Problems with Google Play: Researchers ESET discovered fake cryptocurrency apps, which use an unprecedented technique to bypass SMS-based 2FA authentication, thereby violating Google's recent SMS permission restrictions. In March 2019, Google restricted the use of SMS and Call Log permissions in Android apps to protect users from annoying apps with illegal purposes.
The applications, called "BTCTurk Pro Beta", "BtcTurk Pro Beta" and "BTCTURK PRO" imitate the Turkish cryptocurrency exchange BtcTurk and "fish" login credentials to the service. These malicious apps do not intercept SMS messages to bypass 2FA protection of user accounts and transactions, instead, they obtain the code one-time pass (OTP) from the notifications displayed on the screen of the compromised device.
But in addition to the ability to "read" 2FA alerts, applications can also delete them, preventing victims from detecting illegal transactions. All three applications were uploaded to Google Play in June 2019 and were removed immediately after the ESET update.
Once installed and running, the fake applications request permission to access the notifications. They can then read notifications displayed by other applications installed on the device, reject them, or click buttons that contain them. According to ESET analysis, the cybercriminals behind these applications specifically target notifications from SMS and email applications.
"Thanks to the restrictions imposed by Google in March 2019, applications that stole login credentials had lost the ability to abuse the licenses they needed to bypass the mechanisms. 2FA based on SMS. However, by discovering these fake applications, we have for the first time seen malware bypass this restriction on SMS licenses, "said ESET researcher and author of the study, Lukáš ftefanko.

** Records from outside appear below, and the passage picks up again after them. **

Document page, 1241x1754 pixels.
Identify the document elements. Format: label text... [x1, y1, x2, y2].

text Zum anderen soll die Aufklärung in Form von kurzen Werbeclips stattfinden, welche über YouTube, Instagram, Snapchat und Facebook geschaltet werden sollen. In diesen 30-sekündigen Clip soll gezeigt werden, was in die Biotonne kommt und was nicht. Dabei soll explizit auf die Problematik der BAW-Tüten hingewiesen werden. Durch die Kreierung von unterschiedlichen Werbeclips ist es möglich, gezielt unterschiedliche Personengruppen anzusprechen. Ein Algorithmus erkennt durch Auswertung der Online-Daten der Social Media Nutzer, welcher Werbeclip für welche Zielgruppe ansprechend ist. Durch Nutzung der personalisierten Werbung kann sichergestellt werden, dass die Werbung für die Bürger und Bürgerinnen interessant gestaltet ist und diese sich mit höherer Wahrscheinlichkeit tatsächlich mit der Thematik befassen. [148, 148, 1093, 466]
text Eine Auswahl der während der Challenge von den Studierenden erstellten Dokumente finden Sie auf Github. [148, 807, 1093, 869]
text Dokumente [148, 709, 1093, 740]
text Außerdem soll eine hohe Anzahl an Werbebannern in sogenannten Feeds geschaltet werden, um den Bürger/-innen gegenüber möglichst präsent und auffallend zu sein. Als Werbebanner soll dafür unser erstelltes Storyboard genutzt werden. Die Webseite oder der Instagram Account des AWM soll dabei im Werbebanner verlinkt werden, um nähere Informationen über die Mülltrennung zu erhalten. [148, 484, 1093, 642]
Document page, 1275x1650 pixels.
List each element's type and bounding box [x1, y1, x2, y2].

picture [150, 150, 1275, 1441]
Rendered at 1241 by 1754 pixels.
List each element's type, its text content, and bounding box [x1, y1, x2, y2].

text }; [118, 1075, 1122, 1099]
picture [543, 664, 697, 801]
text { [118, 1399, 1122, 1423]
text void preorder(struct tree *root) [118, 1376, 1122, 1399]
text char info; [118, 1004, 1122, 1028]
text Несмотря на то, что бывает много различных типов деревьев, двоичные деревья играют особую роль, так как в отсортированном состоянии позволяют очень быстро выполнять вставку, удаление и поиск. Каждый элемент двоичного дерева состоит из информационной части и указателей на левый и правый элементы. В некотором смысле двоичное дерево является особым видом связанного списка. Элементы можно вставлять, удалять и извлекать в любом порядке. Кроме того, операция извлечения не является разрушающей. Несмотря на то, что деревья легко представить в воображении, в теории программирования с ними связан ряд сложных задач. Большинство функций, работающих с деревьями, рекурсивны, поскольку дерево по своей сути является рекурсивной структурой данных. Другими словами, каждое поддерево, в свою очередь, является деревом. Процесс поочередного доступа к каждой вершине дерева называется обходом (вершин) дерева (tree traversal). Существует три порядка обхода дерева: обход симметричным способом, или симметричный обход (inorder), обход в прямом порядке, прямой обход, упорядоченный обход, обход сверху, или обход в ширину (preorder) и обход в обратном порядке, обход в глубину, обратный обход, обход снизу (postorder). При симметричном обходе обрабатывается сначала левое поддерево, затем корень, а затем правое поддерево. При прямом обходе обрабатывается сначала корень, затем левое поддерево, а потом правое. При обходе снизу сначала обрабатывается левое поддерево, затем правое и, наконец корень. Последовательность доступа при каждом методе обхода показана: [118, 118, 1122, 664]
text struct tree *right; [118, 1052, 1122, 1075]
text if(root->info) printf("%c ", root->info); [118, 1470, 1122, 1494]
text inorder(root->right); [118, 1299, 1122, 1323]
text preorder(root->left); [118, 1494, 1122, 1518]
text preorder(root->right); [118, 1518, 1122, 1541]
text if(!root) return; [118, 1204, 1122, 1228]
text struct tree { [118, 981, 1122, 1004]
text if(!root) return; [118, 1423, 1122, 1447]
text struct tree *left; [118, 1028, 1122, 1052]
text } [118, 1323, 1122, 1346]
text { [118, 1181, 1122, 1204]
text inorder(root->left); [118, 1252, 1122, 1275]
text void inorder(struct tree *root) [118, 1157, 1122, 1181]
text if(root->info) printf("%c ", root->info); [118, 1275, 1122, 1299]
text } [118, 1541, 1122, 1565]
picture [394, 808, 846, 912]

The right to access notifications appeared first on version Android Jelly Bean 4.3, which means that almost all active Android devices are vulnerable to this new technique. Fake BtcTurk apps can run on Android version 5.0 (KitKat) and above. This practically means that they affect about 90% of Android devices.
This technique has some limitations in terms of effectiveness in bypassing 2FA certification - intruders only have access to text that matches the text field of the alert, so it is not certain that the text will contain the OTP code. In SMS for 2FA, messages are generally short and OTP codes are likely to match the alert message. However, in 2FA emails, the length and format of the message is more varied, possibly affecting cybercrime access to the data.
ESET urges users who suspect they have used one of these malicious applications to uninstall them immediately by checking their account for suspicious transactions. To remain generally safe from any malware on Android, ESET provides the following advice:
- Trust cryptic and financial services applications only if they are linked to their official website.
- Enter the sensitive ones information online only if you are sure of their security and legality.
- Keep your device up to date.
- Use a reliable mobile security solution to block and remove threats.
- Prefer services generation of one-time-use codes (OTPs) based on software or a token device, rather than via SMS or email.
- Use only trusted applications, but even then, allow them to access notifications only if there is a good reason.
More details can be found in the relevant article by Lukáš ftefanko: «Malware sidesteps Google permissions policy with new 2FA bypass technique».